#### WORK TASK
Could you copy out every line of the data where the word "wrist" occurs?

#### EXTRACTED DATA
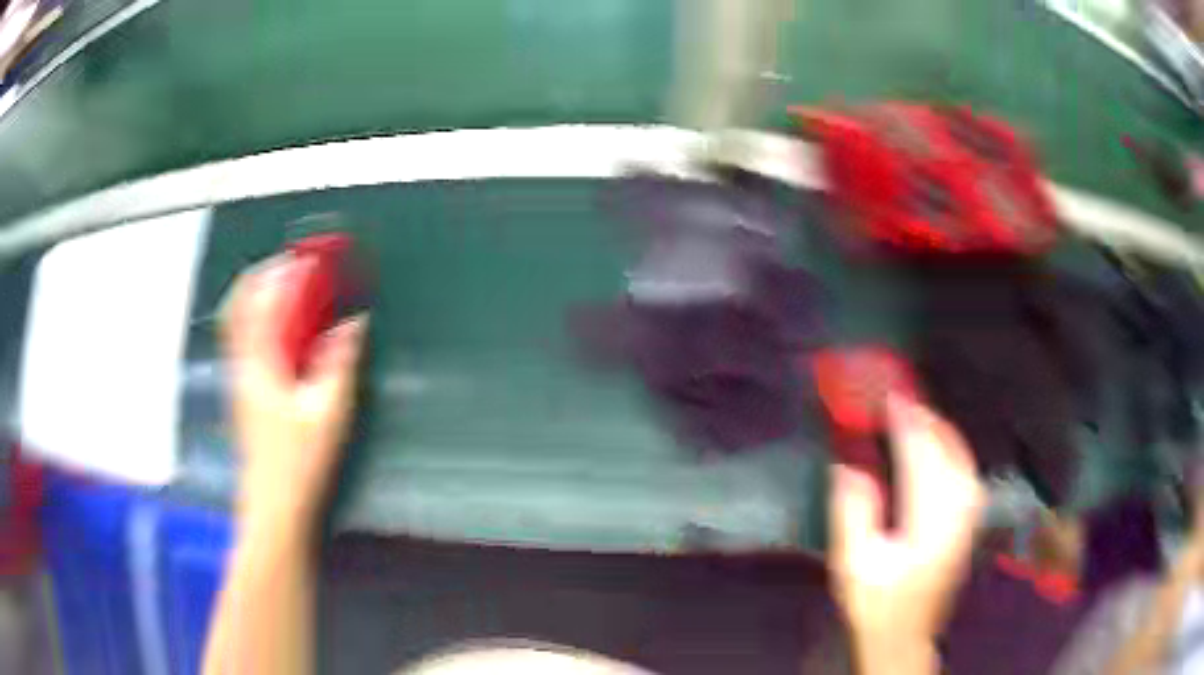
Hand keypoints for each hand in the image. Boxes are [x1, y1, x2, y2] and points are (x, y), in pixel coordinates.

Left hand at [223, 255, 366, 539]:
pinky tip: (281, 331)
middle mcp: (242, 364)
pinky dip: (259, 321)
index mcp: (261, 364)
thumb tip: (355, 322)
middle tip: (289, 264)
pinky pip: (243, 340)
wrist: (273, 504)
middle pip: (239, 304)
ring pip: (238, 321)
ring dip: (258, 296)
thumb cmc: (299, 461)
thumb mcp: (329, 412)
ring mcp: (238, 378)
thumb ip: (340, 361)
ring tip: (286, 288)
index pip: (263, 301)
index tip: (307, 256)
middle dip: (262, 275)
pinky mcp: (241, 391)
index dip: (283, 271)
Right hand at [829, 396, 984, 671]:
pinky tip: (935, 437)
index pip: (920, 454)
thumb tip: (850, 465)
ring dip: (935, 425)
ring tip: (911, 409)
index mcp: (930, 521)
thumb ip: (853, 513)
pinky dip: (948, 442)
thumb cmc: (877, 602)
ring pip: (959, 451)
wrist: (906, 634)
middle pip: (945, 445)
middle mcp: (958, 509)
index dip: (903, 419)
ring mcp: (970, 511)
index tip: (885, 393)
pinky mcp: (971, 515)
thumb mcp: (853, 566)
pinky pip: (964, 463)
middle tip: (893, 394)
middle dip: (921, 415)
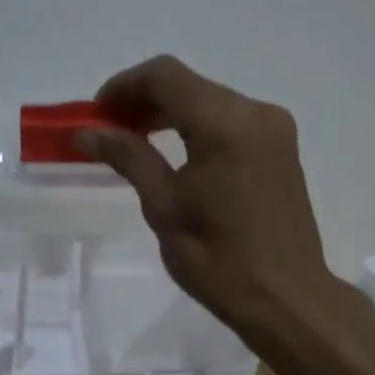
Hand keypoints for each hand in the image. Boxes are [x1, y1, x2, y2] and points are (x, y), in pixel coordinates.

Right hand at [80, 55, 336, 338]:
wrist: (286, 297)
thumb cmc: (218, 260)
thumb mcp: (163, 207)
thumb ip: (128, 157)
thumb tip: (87, 133)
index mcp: (225, 125)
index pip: (165, 76)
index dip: (124, 86)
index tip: (96, 114)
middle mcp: (255, 112)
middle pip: (188, 83)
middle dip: (144, 99)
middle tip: (109, 130)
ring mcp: (273, 127)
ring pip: (208, 98)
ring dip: (170, 111)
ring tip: (135, 141)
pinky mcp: (281, 144)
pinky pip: (229, 118)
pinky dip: (196, 124)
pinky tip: (175, 151)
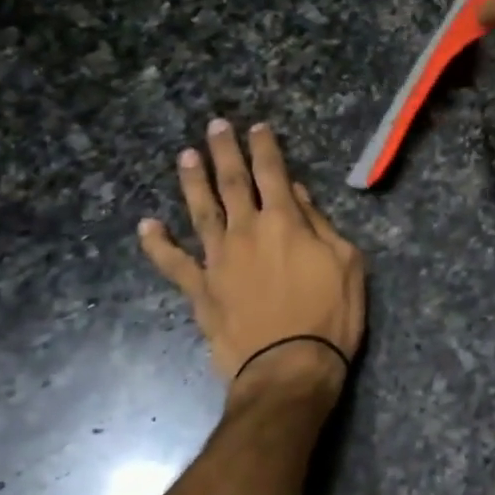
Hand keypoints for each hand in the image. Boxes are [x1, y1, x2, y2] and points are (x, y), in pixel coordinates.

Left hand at [139, 120, 365, 394]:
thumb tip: (295, 193)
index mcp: (285, 222)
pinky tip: (147, 225)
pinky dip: (158, 244)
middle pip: (232, 183)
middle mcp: (246, 231)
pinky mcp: (200, 290)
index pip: (273, 173)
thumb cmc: (330, 316)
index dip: (265, 147)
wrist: (289, 368)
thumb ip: (319, 224)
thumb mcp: (346, 264)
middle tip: (215, 126)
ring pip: (201, 211)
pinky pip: (173, 263)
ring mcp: (218, 260)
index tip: (256, 127)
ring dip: (193, 182)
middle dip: (225, 152)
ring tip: (185, 157)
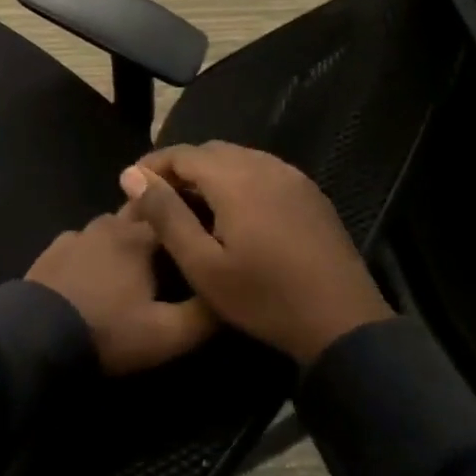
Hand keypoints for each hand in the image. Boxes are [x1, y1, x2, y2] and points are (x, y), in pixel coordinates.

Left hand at [26, 213, 217, 375]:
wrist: (35, 335)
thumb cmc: (108, 330)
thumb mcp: (166, 334)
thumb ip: (204, 315)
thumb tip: (229, 294)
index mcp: (138, 237)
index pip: (175, 212)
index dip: (192, 219)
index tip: (207, 229)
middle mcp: (108, 225)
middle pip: (141, 214)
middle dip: (159, 223)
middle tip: (173, 247)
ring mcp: (76, 235)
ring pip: (111, 227)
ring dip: (126, 238)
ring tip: (138, 263)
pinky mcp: (53, 250)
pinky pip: (85, 243)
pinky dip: (97, 251)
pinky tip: (98, 273)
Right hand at [118, 143, 392, 363]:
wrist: (344, 324)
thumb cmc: (264, 298)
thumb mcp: (202, 265)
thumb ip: (165, 215)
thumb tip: (132, 175)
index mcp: (235, 179)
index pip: (182, 153)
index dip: (152, 165)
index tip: (131, 188)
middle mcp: (264, 165)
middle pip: (210, 151)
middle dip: (180, 168)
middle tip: (159, 200)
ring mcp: (292, 177)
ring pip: (238, 158)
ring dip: (209, 174)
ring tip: (192, 207)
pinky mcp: (309, 193)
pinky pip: (263, 171)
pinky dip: (238, 180)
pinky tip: (233, 213)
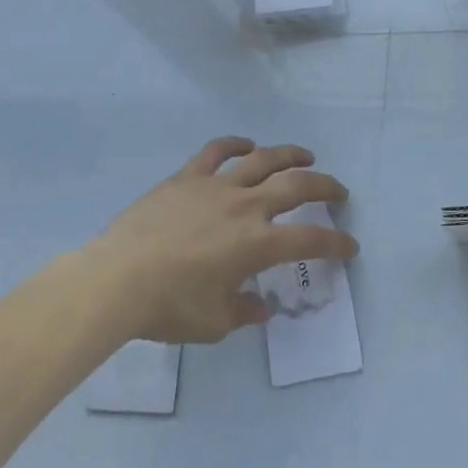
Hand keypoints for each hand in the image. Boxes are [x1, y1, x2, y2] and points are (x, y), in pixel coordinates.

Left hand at [96, 137, 357, 343]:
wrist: (117, 279)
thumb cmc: (168, 307)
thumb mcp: (213, 324)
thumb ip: (243, 312)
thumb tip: (260, 306)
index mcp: (257, 244)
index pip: (309, 239)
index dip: (335, 242)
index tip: (350, 246)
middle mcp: (246, 207)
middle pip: (296, 186)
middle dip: (324, 186)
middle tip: (338, 190)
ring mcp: (217, 186)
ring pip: (263, 160)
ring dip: (290, 155)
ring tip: (305, 156)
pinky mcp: (188, 177)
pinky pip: (216, 151)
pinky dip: (235, 144)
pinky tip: (246, 144)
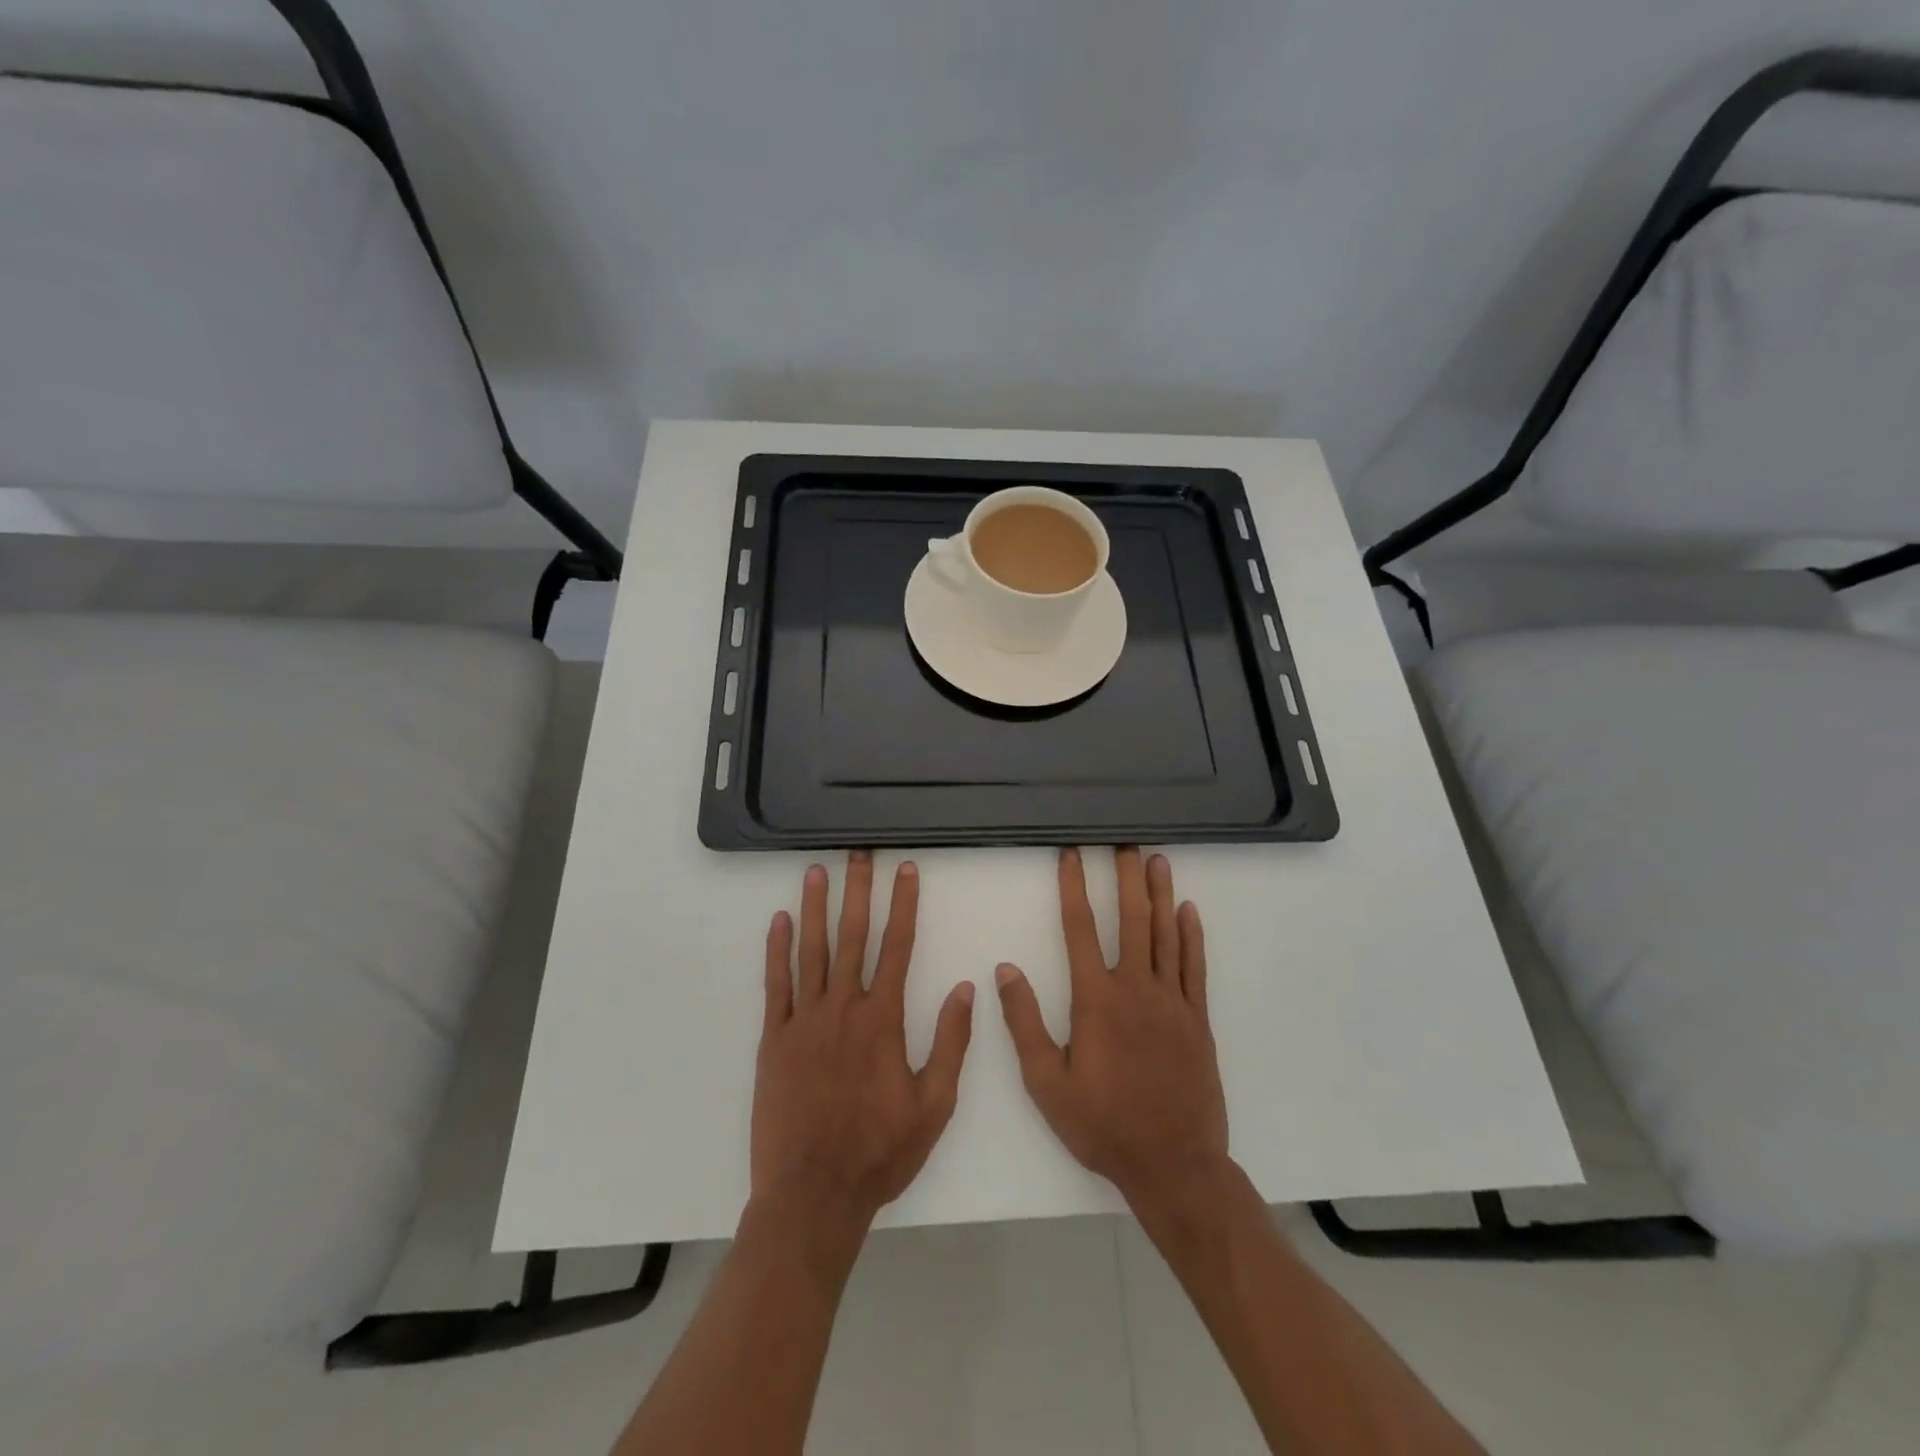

#### FINISHED TASK
wrist: (273, 504)
wrist: (906, 634)
wrist: (286, 297)
wrist: (289, 368)
wrist: (35, 335)
wrist: (344, 324)
wrist: (117, 279)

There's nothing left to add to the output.